Quels sont les principaux leviers à la décarbonation au regard des différents périmètres d’émissions ?
Appréhender les défis de la décarbonation exige une lecture précise selon les trois périmètres d’émissions généralement étudiés.
- Scope 1 – les émissions directes : le défi est avant tout technique et financier, particulièrement dans les secteurs industriels. La transformation implique souvent le remplacement d’équipements et de processus historiques, avec des investissements élevés qui peuvent temporairement affecter la compétitivité.
- Scope 2 – les émissions indirectes liées à l’énergie achetée : c’est aujourd’hui le chemin le plus balisé. Des solutions matures comme les contrats d’achat d’électricité verte à long terme (PPA) ou les installations solaires décentralisées offrent des alternatives viables avec des modèles économiques éprouvés.
- Scope 3 – les émissions indirectes sur l’ensemble de la chaîne de valeur : il constitue sans doute le territoire le plus complexe à explorer, mais en même temps le plus intéressant. Sa maîtrise repose sur des leviers moins évidents : recherche de nouvelles solutions techniques, négociation avec les fournisseurs, redéfinition des cahiers des charges, et accompagnement des clients vers des usages plus sobres des produits et services.
Quel rôle les fonds d’investissement peuvent-ils jouer dans cette transition ?
Face à l’ampleur des défis environnementaux, nous sommes convaincus que les fonds d’investissement occupent une position stratégique qui leur confère une responsabilité particulière dans cette transformation. Ils disposent pour cela de deux principaux leviers.
Tout d’abord, flécher stratégiquement les capitaux vers les entreprises engagées dans la transition écologique ou en pleine transformation – ce que nous appelons le « brown to green ». Ces investissements créent un double impact positif, à la fois environnemental et économique sur le long terme.
Ensuite, les fonds peuvent inscrire la décarbonation au cœur de la stratégie des entreprises en portefeuille, à l’image de la démarche d’Azulis Capital.

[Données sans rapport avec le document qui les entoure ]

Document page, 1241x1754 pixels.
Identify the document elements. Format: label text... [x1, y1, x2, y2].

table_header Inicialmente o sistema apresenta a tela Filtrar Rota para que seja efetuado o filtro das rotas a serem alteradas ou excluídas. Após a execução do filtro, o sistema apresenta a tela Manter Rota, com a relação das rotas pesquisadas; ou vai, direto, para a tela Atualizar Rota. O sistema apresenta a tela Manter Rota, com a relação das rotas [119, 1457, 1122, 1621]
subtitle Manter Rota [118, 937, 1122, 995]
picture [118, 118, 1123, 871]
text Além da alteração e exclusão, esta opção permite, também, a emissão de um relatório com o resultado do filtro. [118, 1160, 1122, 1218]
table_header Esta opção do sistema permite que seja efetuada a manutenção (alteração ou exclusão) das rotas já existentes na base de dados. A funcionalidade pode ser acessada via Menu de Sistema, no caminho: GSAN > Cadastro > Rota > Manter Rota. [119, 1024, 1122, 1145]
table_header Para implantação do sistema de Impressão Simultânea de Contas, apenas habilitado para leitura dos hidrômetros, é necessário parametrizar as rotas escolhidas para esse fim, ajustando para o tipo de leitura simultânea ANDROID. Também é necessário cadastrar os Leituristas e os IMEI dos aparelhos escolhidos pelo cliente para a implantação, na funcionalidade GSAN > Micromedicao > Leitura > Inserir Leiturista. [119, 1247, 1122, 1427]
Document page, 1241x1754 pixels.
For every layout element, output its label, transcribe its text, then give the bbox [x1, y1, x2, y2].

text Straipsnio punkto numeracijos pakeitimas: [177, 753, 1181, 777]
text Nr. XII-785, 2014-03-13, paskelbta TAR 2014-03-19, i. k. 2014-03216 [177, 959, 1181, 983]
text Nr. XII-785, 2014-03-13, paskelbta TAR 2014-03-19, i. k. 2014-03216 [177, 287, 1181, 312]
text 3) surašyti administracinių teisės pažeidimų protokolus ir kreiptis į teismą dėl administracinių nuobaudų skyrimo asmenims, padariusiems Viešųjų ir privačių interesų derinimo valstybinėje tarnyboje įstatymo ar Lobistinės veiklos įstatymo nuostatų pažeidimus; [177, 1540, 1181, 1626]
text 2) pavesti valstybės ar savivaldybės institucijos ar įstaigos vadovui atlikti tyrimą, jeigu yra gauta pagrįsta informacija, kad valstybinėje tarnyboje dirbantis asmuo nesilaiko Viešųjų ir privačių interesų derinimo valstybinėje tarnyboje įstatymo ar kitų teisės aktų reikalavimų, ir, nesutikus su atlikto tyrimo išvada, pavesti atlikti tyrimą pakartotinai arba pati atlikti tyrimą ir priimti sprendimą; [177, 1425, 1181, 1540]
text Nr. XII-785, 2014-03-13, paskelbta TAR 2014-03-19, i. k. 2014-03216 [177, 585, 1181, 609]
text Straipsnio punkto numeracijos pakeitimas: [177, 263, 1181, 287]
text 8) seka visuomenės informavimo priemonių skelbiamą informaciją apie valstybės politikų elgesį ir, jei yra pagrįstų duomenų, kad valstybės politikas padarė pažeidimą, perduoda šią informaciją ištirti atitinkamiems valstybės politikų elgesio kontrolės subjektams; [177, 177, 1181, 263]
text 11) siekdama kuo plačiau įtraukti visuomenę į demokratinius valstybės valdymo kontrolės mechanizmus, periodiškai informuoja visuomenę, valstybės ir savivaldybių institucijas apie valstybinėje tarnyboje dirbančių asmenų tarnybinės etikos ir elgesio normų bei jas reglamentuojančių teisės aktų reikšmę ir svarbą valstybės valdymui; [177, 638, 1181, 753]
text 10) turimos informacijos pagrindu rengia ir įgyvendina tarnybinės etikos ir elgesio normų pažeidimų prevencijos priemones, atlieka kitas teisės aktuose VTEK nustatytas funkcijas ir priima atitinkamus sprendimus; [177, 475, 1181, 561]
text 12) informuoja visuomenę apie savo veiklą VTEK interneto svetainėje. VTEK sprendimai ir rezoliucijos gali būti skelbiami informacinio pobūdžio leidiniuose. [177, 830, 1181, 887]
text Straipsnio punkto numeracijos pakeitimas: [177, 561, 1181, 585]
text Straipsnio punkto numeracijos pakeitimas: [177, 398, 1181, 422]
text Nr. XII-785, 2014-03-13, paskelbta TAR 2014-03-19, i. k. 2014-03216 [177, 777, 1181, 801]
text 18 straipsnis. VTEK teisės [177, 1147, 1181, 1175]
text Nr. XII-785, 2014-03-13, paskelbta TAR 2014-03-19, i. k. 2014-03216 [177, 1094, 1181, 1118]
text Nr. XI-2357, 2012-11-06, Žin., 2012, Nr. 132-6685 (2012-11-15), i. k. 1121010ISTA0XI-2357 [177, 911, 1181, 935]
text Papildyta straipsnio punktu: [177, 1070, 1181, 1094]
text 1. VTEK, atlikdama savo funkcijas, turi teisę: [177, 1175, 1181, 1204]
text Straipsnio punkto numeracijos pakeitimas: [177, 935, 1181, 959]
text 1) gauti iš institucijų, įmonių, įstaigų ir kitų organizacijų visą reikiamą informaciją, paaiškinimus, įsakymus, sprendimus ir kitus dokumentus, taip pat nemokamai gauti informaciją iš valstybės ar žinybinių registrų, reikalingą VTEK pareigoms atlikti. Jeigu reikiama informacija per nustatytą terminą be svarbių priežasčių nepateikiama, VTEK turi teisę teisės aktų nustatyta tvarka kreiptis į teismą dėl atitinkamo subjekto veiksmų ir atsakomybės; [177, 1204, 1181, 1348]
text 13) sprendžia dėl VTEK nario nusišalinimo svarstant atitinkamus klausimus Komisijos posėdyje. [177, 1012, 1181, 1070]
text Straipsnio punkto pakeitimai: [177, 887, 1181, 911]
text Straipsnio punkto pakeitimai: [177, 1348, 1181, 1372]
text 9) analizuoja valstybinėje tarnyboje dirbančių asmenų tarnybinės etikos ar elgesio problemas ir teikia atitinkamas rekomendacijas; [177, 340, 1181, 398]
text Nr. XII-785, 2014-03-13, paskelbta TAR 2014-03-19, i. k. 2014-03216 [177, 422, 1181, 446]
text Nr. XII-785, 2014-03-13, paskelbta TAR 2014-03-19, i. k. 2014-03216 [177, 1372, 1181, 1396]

Notre conviction est qu’à horizon cinq ou dix ans, les entreprises qui auront réussi leur transition écologique présenteront une valeur supérieure, la pérennité des modèles économiques étant désormais indissociable de leur dimension durable.
Comment conjuguer ambition climatique et performance économique dans une trajectoire de décarbonation ?
Bâtir une trajectoire de décarbonation efficace repose sur trois piliers essentiels :
- Mesurer avec précision l’empreinte carbone actuelle pour identifier les postes d’émissions critiques et évaluer les solutions disponibles.
- Définir des objectifs chiffrés associés à des échéances claires en intégrant pleinement ces évolutions dans le business plan
- Ancrer cette stratégie dans l’organisation avec des responsabilités explicitement attribuées et un suivi rigoureux des indicateurs, au même titre que les indicateurs de performance financière.
La décarbonation ne peut plus être perçue comme un simple exercice de conformité. Notre accompagnement auprès d’Azulis Capital le démontre clairement : les entreprises qui l’intègrent au cœur de leur stratégie réinventent leur modèle économique et renforcent leur position concurrentielle. Dans un contexte d’instabilité énergétique et d’exigences croissantes des parties prenantes, les sociétés qui anticipent cette mutation présentent une résilience accrue et saisissent des opportunités inaccessibles aux acteurs plus traditionnels. C’est avec cette conviction que Blunomy accompagne la transformation des modèles économiques, la performance environnementale devenant désormais une condition essentielle à la performance financière.